Evaluation of Sample Treatment Regimes on Detection of P. pachyrhizi
None of the conditions examined precluded the detection of P. pachyrhizi using PCR (Table 2). However, ELISA did not detect P. pachyrhizi after long-term dry storage and did not detect from samples that were autoclaved 1, 2, or 3 times for 30 min. The viability of the pathogen in samples after each treatment was not evaluated; however, distinct lesions and uredinia remained visible after all treatments.
Table 2. The effect of sample storage conditions on detection of P.
Dolichus samples with a rust were collected in Puerto Rico and were processed using conventional PCR, real-time PCR, and ELISA. Samples processed with P. meibomiae primers and conventional PCR produced a diagnostic 330 bp amplicon. No product was observed when the samples were processed with P. pachyrhizi-specific primers. Real-time PCR results were positive for P. meibomiae as well. All P. meibomiae samples returned positive results with the Envirologix QualiPlate ELISA.

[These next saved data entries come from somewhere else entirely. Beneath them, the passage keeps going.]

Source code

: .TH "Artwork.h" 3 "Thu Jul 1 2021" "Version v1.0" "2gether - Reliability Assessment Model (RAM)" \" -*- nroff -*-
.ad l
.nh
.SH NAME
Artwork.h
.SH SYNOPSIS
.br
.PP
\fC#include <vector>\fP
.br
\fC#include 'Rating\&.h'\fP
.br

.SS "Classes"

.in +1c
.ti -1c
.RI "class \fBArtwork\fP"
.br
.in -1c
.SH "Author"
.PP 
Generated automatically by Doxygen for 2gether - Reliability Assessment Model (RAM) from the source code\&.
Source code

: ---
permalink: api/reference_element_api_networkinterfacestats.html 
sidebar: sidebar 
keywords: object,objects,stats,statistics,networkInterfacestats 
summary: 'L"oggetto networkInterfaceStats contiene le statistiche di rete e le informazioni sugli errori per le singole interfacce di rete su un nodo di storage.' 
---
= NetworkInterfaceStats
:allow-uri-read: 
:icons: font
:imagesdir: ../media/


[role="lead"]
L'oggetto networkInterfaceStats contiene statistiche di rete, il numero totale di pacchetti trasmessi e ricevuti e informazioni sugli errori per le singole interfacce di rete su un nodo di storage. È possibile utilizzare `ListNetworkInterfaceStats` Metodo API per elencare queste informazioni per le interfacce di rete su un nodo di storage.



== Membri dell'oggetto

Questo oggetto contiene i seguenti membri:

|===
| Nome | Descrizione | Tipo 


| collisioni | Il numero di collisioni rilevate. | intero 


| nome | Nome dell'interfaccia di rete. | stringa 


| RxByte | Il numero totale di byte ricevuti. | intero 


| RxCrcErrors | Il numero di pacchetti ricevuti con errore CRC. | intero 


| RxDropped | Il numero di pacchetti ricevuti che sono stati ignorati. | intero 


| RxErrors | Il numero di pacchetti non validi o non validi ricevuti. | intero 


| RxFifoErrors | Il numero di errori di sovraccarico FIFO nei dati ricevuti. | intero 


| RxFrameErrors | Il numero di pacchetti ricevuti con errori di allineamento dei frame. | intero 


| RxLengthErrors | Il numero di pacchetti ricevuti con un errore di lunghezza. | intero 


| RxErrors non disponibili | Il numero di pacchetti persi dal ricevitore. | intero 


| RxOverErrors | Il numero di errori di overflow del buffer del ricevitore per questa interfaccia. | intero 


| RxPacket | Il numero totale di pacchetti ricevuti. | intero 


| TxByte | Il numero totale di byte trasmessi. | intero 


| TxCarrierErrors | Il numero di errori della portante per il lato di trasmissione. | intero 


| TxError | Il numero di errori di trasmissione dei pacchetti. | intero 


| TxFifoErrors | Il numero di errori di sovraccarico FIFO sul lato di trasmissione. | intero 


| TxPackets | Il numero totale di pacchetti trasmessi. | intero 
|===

With proper training, diagnosticians are proficient at recognizing soybean rust after observation of pustules and spores using a dissecting microscope. PCR and real-time PCR are useful tools for confirmation of the soybean rust pathogens at the species level, especially in Florida and the Gulf Coast where P. meibomiae is most likely to occur. PCR is also useful for early detection before the development of soybean rust symptoms currently used in ASR diagnosis (6). The ELISA kit that was evaluated is not species-specific and requires too much time to be used for field application. We found that the ELISA kit was not as sensitive as PCR when detecting ASR on samples that are stored or transported under sub-optimal conditions (i.e., conditions analogous to ones examined in this report) and also did not detect latent infections. Therefore, negative ELISA results of symptomatic tissue should be further investigated using PCR where symptoms and signs are evident and or transport/storage of samples is in question. However, if an ELISA kit were developed that could be read in about 15 min or less, species-specificity would not be necessary in order to be useful as a rapid confirmation of field observations.
The authors acknowledge with gratitude collaborators at participating institutions who processed samples and collected data for this study. Funding for this project was provided by USDA-CSREES.